Rendered chart images:
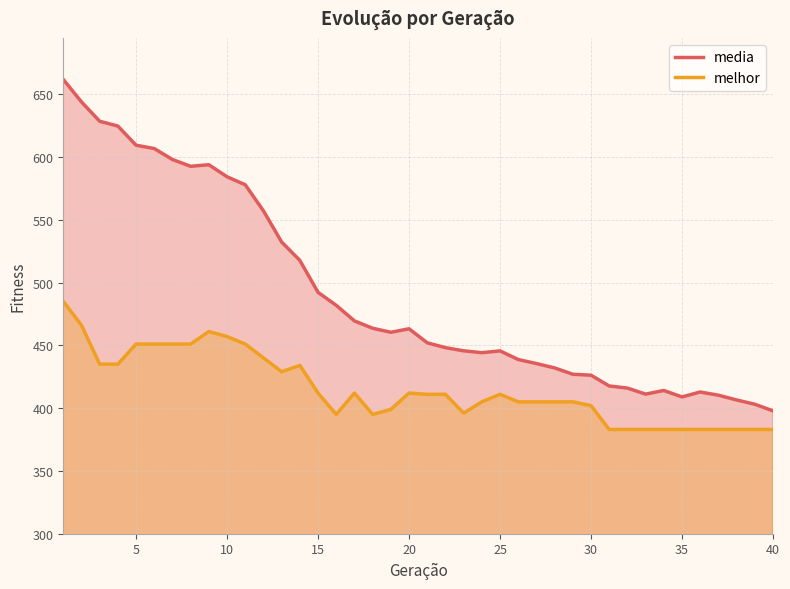

List the series in order of their overall mean, lowest first.

melhor, media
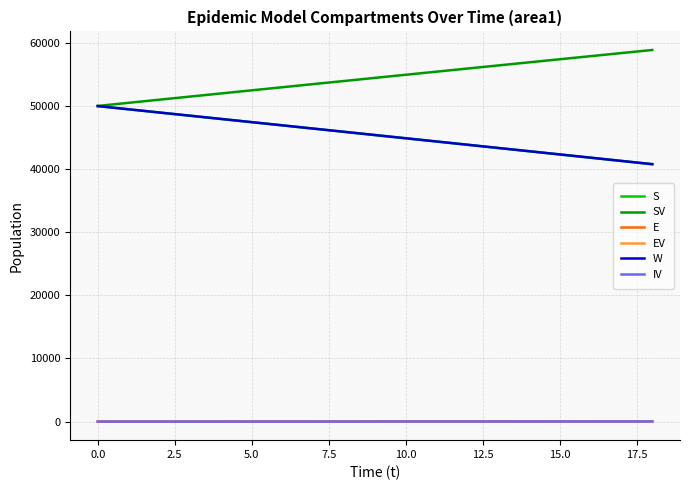

Reading right to left, transcribe all the data shown in this chart.

S: 40751.6	41265.0	41778.1	42290.9	42803.4	43315.6	43827.4	44339.0	44850.2	45361.2	45871.8	46382.1	46892.1	47401.8	47911.2	48420.3	48929.3	49438.1	49946.9
SV: 58826.1	58337.4	57848.3	57358.7	56868.7	56378.2	55887.3	55396.0	54904.2	54412.1	53919.6	53426.7	52933.5	52439.9	51946.0	51451.9	50957.4	50462.8	49968.2
E: 60.9	59.4	57.8	56.3	54.7	53.1	51.6	50.0	48.5	46.9	45.4	43.9	42.3	40.8	39.3	37.6	35.9	33.9	31.2
EV: 48.2	46.1	44.0	42.0	40.0	38.1	36.3	34.5	32.9	31.2	29.7	28.2	26.8	25.4	24.1	22.9	21.7	20.3	18.7
W: 40751.6	41265.0	41778.1	42290.9	42803.4	43315.6	43827.4	44339.0	44850.2	45361.2	45871.8	46382.1	46892.1	47401.8	47911.2	48420.3	48929.3	49438.1	49946.9
IV: 28.8	27.5	26.2	24.9	23.7	22.6	21.5	20.4	19.4	18.5	17.6	16.7	15.9	15.2	14.5	13.9	13.4	13.1	13.1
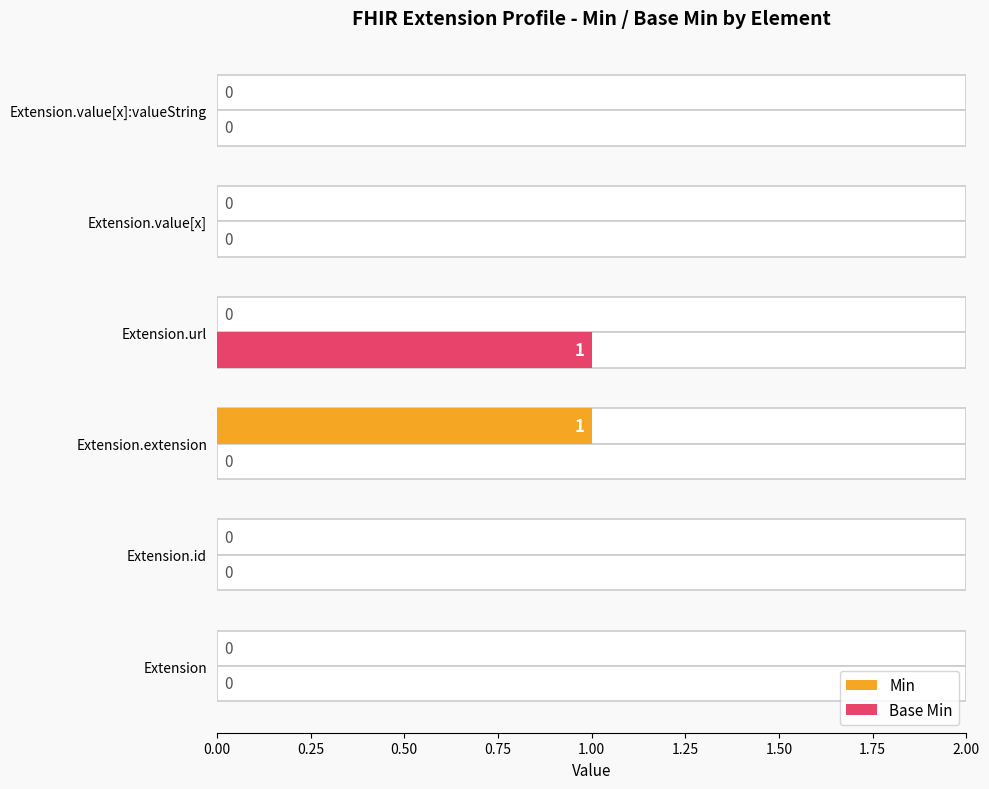

Rank the series by their maximum value, from lowest to highest.

Min, Base Min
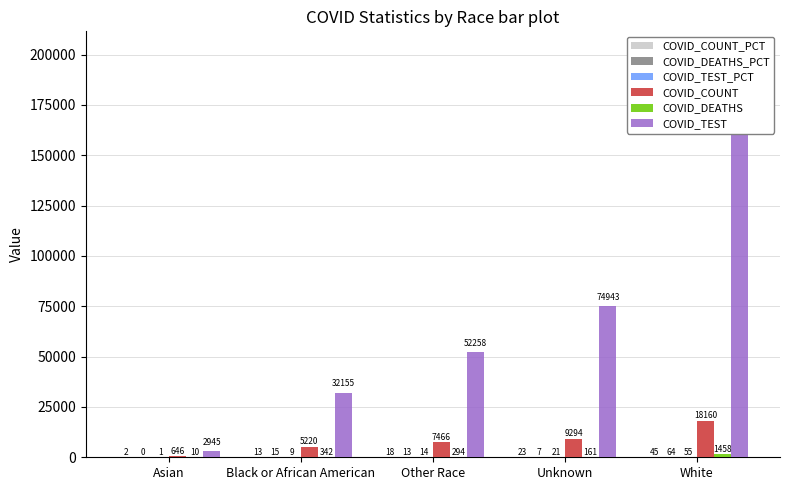

Reading left to right, extract all data points from this chart.

COVID_COUNT_PCT: Asian=1.6	Black or African American=12.8	Other Race=18.3	Unknown=22.8	White=44.5
COVID_DEATHS_PCT: Asian=0.4	Black or African American=15.1	Other Race=13.0	Unknown=7.1	White=64.4
COVID_TEST_PCT: Asian=0.8	Black or African American=8.8	Other Race=14.4	Unknown=20.6	White=55.4
COVID_COUNT: Asian=646.0	Black or African American=5220.0	Other Race=7466.0	Unknown=9294.0	White=18160.0
COVID_DEATHS: Asian=10.0	Black or African American=342.0	Other Race=294.0	Unknown=161.0	White=1458.0
COVID_TEST: Asian=2945.0	Black or African American=32155.0	Other Race=52258.0	Unknown=74943.0	White=201444.0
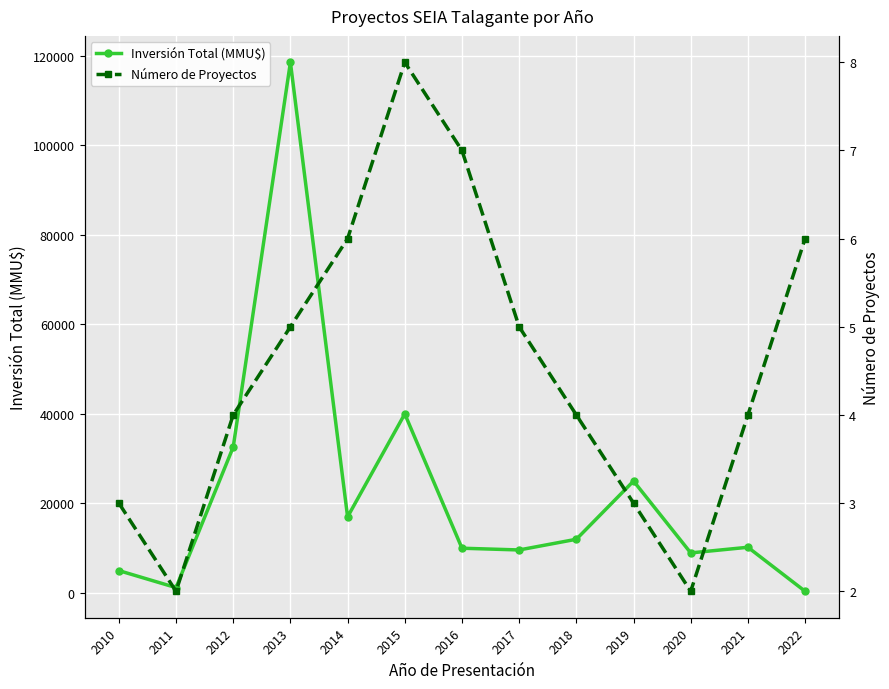

Which series has the largest total across all categories?

Inversión Total (MMU$)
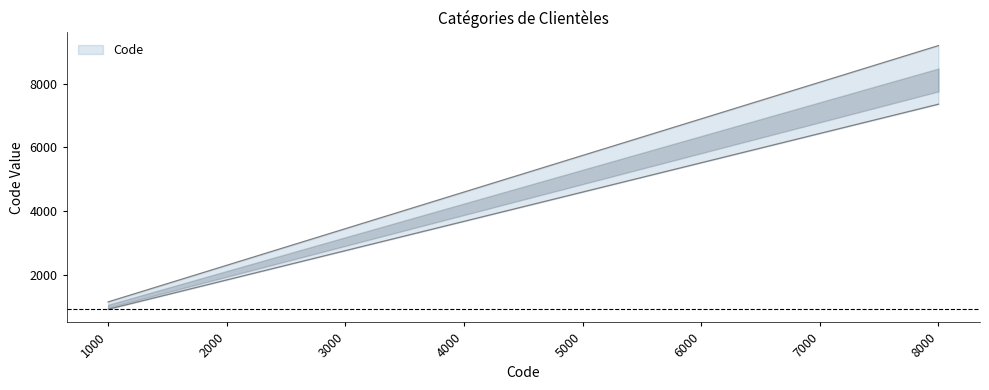

What is the sum of the values at 4000 and 8000?

13800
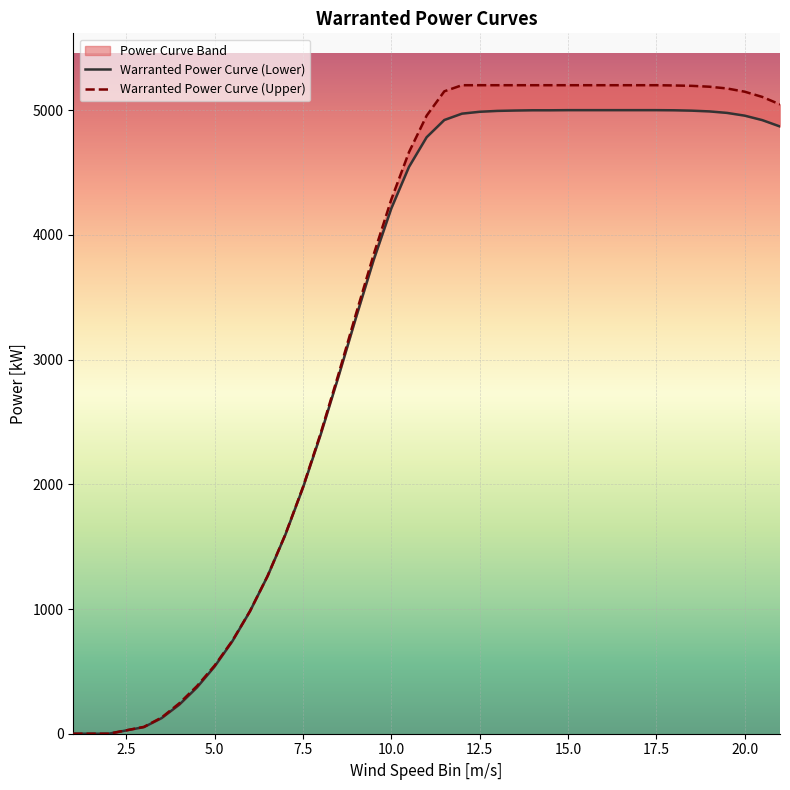

True or false: Warranted Power Curve (Lower) and Warranted Power Curve (Upper) cross at least once.

False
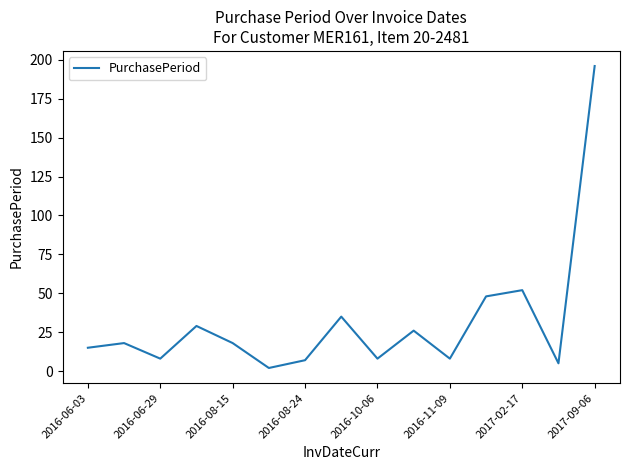

What is the greatest value displayed?

196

Assignment: Reproduce the items word for word from their beginning through the line containing "Reading right to", leaving out the pictures.

Exercise output:
List the series in order of their overall mean, lowest first.

melhor, media

Reading right to left, transcribe all the data shown in this chart.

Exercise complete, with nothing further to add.